J Cancer 2011; 2:94-106. doi:10.7150/jca.2.94 This volume
Pathogenesis of Ovarian Clear Cell Adenofibroma, Atypical Proliferative (Borderline) Tumor, and Carcinoma: Clinicopathologic Features of Tumors with Endometriosis or Adenofibromatous Components Support Two Related Pathways of Tumor Development
1. Department of Pathology, Magee-Womens Hospital, University of Pittsburgh Medical Center, Pittsburgh, PA, USA;
2. Department of Gynecologic & Breast Pathology, Armed Forces Institute of Pathology, Washington, DC, USA;
3. Department of International Health, School of Public Health, The Johns Hopkins University, Baltimore, MD, USA;
4. Current affiliation: Department of Pathology, Walter Reed Army Medical Center, Washington, DC, USA
Zhao C, Wu LSF, Barner R. Pathogenesis of Ovarian Clear Cell Adenofibroma, Atypical Proliferative (Borderline) Tumor, and Carcinoma: Clinicopathologic Features of Tumors with Endometriosis or Adenofibromatous Components Support Two Related Pathways of Tumor Development.

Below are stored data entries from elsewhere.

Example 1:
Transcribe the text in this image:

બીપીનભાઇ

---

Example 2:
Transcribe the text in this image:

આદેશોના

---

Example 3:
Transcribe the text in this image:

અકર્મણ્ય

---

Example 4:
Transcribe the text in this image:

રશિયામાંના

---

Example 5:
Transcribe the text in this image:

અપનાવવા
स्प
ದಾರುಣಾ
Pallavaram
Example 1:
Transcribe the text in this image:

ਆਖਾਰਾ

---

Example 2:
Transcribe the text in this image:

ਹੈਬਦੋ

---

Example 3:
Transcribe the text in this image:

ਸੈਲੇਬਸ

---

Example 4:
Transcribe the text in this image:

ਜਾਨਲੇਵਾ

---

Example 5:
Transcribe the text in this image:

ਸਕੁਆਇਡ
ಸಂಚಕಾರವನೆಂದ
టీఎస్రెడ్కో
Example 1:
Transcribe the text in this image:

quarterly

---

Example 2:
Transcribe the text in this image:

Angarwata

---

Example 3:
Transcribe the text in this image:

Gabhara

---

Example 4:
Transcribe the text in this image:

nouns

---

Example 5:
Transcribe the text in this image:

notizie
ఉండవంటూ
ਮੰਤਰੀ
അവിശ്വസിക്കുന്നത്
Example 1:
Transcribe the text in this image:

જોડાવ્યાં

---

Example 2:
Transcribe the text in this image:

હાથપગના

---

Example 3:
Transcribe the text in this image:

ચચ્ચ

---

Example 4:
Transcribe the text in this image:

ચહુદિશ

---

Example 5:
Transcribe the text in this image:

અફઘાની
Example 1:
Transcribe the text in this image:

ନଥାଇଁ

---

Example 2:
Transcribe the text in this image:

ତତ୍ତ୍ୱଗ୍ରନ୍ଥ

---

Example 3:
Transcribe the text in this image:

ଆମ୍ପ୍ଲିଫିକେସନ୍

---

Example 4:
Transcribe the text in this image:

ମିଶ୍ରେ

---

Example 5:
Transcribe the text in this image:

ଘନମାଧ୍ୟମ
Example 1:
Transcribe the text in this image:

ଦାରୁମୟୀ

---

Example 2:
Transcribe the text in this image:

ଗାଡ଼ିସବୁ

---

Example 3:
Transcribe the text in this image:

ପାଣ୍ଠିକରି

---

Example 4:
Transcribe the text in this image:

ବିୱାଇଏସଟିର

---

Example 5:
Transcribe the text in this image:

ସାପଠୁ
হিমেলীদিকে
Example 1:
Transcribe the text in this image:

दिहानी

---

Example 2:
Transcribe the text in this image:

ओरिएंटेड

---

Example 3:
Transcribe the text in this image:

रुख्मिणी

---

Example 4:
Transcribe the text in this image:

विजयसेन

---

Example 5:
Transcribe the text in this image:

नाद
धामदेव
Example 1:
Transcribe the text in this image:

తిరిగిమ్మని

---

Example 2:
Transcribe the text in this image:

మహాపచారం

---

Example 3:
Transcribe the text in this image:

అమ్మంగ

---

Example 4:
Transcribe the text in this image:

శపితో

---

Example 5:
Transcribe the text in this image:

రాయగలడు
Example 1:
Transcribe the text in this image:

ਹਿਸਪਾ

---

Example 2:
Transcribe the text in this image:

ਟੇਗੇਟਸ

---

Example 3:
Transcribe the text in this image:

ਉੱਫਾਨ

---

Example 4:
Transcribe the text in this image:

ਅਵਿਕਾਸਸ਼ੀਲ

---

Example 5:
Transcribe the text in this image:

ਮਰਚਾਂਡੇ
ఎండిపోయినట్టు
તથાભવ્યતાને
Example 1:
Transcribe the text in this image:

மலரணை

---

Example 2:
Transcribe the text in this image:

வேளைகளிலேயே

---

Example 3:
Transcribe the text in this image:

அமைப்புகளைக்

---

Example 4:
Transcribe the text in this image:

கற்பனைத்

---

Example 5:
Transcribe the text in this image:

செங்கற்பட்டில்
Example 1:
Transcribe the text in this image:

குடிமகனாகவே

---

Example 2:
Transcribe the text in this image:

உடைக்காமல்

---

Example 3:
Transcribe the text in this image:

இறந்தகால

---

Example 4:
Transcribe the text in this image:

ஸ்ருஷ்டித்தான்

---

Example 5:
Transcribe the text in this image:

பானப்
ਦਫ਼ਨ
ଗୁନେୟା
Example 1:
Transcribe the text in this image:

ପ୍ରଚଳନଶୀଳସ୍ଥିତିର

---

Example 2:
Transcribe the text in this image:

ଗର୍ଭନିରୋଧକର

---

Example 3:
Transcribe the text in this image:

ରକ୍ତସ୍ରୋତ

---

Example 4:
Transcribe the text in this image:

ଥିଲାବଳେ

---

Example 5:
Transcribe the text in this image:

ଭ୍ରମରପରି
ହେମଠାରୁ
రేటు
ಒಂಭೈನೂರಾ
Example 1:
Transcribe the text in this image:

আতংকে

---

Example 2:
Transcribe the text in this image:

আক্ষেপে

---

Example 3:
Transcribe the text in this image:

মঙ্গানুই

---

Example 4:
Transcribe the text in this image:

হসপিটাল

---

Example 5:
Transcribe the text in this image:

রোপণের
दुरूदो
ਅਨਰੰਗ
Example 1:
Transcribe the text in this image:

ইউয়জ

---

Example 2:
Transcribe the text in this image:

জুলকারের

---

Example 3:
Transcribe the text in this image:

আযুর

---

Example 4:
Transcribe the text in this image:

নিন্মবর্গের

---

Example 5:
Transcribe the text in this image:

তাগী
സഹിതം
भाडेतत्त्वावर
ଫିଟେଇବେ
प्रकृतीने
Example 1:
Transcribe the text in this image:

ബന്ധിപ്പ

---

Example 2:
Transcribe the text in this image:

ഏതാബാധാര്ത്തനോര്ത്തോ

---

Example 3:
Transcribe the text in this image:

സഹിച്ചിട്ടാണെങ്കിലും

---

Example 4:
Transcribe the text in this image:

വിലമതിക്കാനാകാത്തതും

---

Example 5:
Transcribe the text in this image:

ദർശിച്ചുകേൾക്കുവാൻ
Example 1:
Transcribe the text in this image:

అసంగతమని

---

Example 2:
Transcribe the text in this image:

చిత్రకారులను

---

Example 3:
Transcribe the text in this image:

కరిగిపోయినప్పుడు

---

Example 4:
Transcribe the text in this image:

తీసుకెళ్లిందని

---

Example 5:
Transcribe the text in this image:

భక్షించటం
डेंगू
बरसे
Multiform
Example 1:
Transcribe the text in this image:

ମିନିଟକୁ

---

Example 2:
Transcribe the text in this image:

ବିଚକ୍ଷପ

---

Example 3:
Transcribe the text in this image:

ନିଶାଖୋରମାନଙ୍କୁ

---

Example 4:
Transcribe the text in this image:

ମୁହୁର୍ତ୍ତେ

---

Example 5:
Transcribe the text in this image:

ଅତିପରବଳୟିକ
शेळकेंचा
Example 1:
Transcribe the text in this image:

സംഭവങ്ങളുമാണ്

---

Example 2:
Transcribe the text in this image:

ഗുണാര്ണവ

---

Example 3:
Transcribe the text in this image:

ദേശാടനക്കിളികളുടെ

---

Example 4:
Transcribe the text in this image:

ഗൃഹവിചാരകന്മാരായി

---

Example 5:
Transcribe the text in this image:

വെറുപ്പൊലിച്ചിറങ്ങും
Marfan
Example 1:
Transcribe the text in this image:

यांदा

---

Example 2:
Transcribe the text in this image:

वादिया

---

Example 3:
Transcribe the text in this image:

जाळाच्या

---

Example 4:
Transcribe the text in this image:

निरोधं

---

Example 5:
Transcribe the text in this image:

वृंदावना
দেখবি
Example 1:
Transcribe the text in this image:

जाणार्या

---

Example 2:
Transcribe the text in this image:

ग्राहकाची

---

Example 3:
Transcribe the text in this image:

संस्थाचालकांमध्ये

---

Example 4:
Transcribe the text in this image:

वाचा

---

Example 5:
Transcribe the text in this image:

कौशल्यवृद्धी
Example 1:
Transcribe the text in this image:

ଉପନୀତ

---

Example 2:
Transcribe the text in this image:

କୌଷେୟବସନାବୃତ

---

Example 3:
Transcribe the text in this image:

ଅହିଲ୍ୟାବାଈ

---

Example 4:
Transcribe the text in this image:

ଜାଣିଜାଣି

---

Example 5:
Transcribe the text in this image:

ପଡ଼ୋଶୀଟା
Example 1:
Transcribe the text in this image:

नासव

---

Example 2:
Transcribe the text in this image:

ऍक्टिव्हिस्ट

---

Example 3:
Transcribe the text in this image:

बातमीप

J Cancer 2011; 2:94-106. doi:10.7150/jca.2.94. Available from https://www.jcancer.org/v02p0094.htm
The clinicopathologic features of 472 ovarian epithelial clear cell neoplasms (4 adenofibromas [AFs], 41 atypical proliferative [borderline] tumors [APTs], and 427 carcinomas [CAs]) were studied in order to elucidate the morphologic steps involved in the pathogenesis of these tumors and determine whether clear cell CA is a type I or type II tumor in the dualistic model of ovarian carcinogenesis. Thirty-three percent of the CAs had an adenofibromatous background [CA(AF+)], and 67% did not [CA(AF-)]. Endometriosis was found in all types of tumors, but tumors arising in endometriotic cysts were more frequent with CA(AF-)s (p<0.0001). The subset of women with CA(AF-)s with endometriosis were younger (p<0.0001), their tumors were more frequently cystic (p<0.0001), they more commonly had a mixed carcinoma component of non-clear cell type (p=0.006), and they were more frequently oxyphilic (p=0.015) compared with CA(AF+)s. The architecture of the former tumors was more commonly papillary compared to tubulocystic in the latter (p=0.0006). Atypical endometriosis was more common in CA(AF-)s than in AFs, APTs, and CC(AF+)s [p=0.004]. The subset of CA(AF-)s without endometriosis presented more frequently in advanced stage (>I) and were higher grade compared to CA(AF+)s or CA(AF-) with endometriosis (p-values, <0.0001 to 0.0071). All AFs and APTs were stage I compared to 79% of CA(AF+)s. An increase in mean tumor size correlated with each respective tumor category from AF (6.8 cm) to CA(AF+) [12.9 cm]. Notable nuclear atypia was absent in all AFs but was focally present in 27% of APTs and in the adenofibromatous background of 24% of the CA(AF+)s. An increase in the proportion of carcinoma in the CA(AF+)s correlated with an increase in grade and advanced stage. In summary, ovarian clear cell CA appears to develop along two pathways, both of which are related to endometriosis. We speculate that, in one, epithelial atypia arises in an endometriotic cyst and then evolves into clear cell CA, and, in the other, non-cystic endometriosis induces a fibromatous reaction resulting in the formation of AF, which then develops into APT and subsequently a clear cell CA. The absence of endometriosis or adenofibromatous components in CC(AF-)s may be due to overgrowth and obliteration by the invasive carcinoma. Finally, the findings in this study support the view that both types of clear cell CA [CC(AF+) and CC(AF-)] are more closely related to type I tumors.
Keywords: Ovary, clear cell carcinoma, adenofibromatous, endometriosis, pathogenesis.